All lines below containing "maxDistance" are to be listed.

Source texts of formatted documents:

_ _ _ _ _ _ _

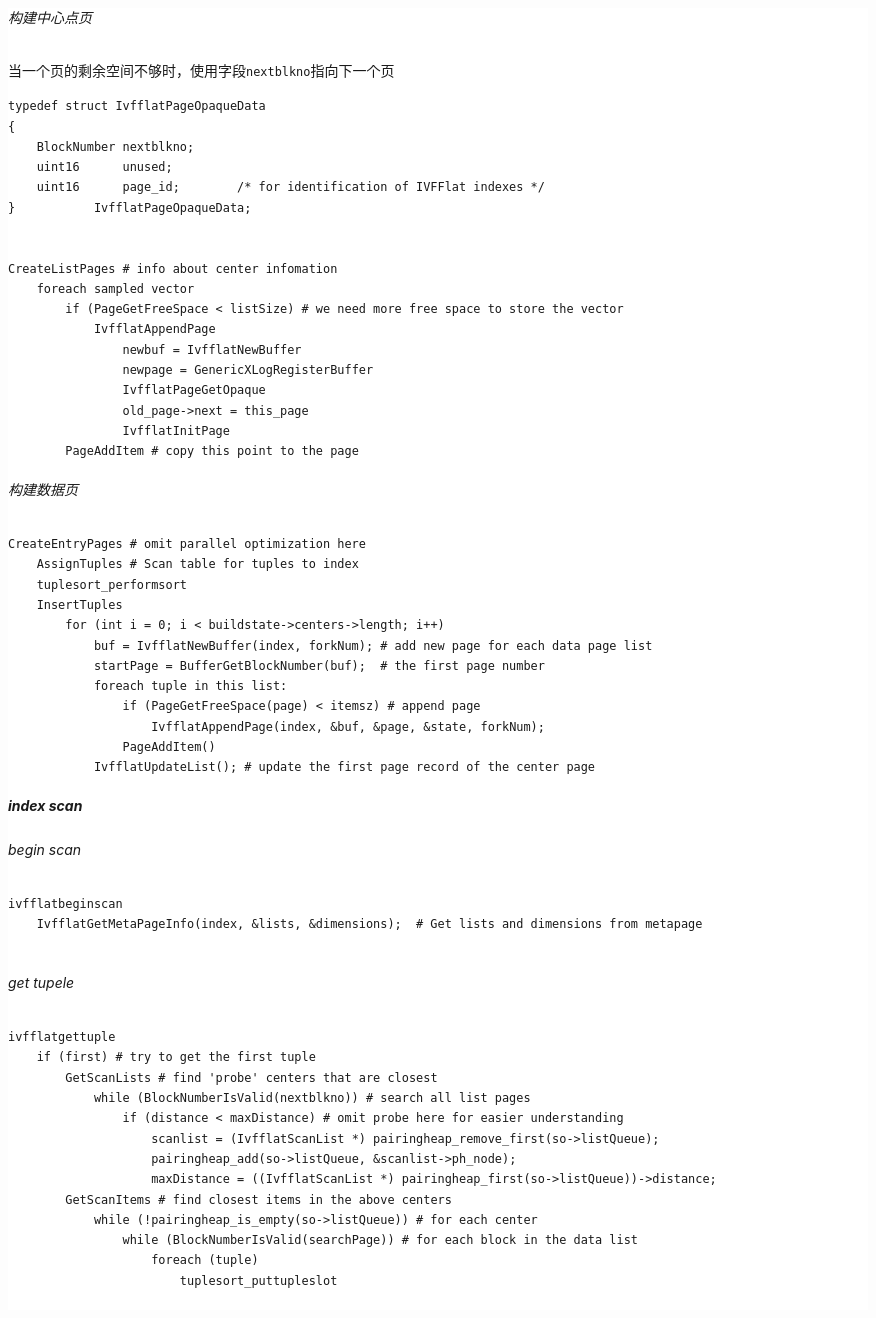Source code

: ###### 构建中心点页
当一个页的剩余空间不够时，使用字段`nextblkno`指向下一个页
```
typedef struct IvfflatPageOpaqueData
{
	BlockNumber nextblkno;
	uint16		unused;
	uint16		page_id;		/* for identification of IVFFlat indexes */
}			IvfflatPageOpaqueData;


CreateListPages # info about center infomation
	foreach sampled vector
		if (PageGetFreeSpace < listSize) # we need more free space to store the vector 
			IvfflatAppendPage
				newbuf = IvfflatNewBuffer
				newpage = GenericXLogRegisterBuffer
				IvfflatPageGetOpaque
				old_page->next = this_page
				IvfflatInitPage
		PageAddItem # copy this point to the page
```

###### 构建数据页
```
CreateEntryPages # omit parallel optimization here
	AssignTuples # Scan table for tuples to index
	tuplesort_performsort
	InsertTuples
		for (int i = 0; i < buildstate->centers->length; i++)
    		buf = IvfflatNewBuffer(index, forkNum); # add new page for each data page list
    		startPage = BufferGetBlockNumber(buf);  # the first page number
    		foreach tuple in this list:
                if (PageGetFreeSpace(page) < itemsz) # append page
    				IvfflatAppendPage(index, &buf, &page, &state, forkNum);
        		PageAddItem()
        	IvfflatUpdateList(); # update the first page record of the center page
```




##### index scan

###### begin scan
```
ivfflatbeginscan
    IvfflatGetMetaPageInfo(index, &lists, &dimensions);  # Get lists and dimensions from metapage
    
```

###### get tupele
```
ivfflatgettuple
    if (first) # try to get the first tuple
        GetScanLists # find 'probe' centers that are closest
            while (BlockNumberIsValid(nextblkno)) # search all list pages
                if (distance < maxDistance) # omit probe here for easier understanding
                    scanlist = (IvfflatScanList *) pairingheap_remove_first(so->listQueue);
                    pairingheap_add(so->listQueue, &scanlist->ph_node);
                    maxDistance = ((IvfflatScanList *) pairingheap_first(so->listQueue))->distance;
        GetScanItems # find closest items in the above centers
            while (!pairingheap_is_empty(so->listQueue)) # for each center
                while (BlockNumberIsValid(searchPage)) # for each block in the data list
                    foreach (tuple)
                        tuplesort_puttupleslot
                    
```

_ _ _ _ _ _ _

Response for this exercise ▸
                if (distance < maxDistance) # omit probe here for easier understanding
                    maxDistance = ((IvfflatScanList *) pairingheap_first(so->listQueue))->distance;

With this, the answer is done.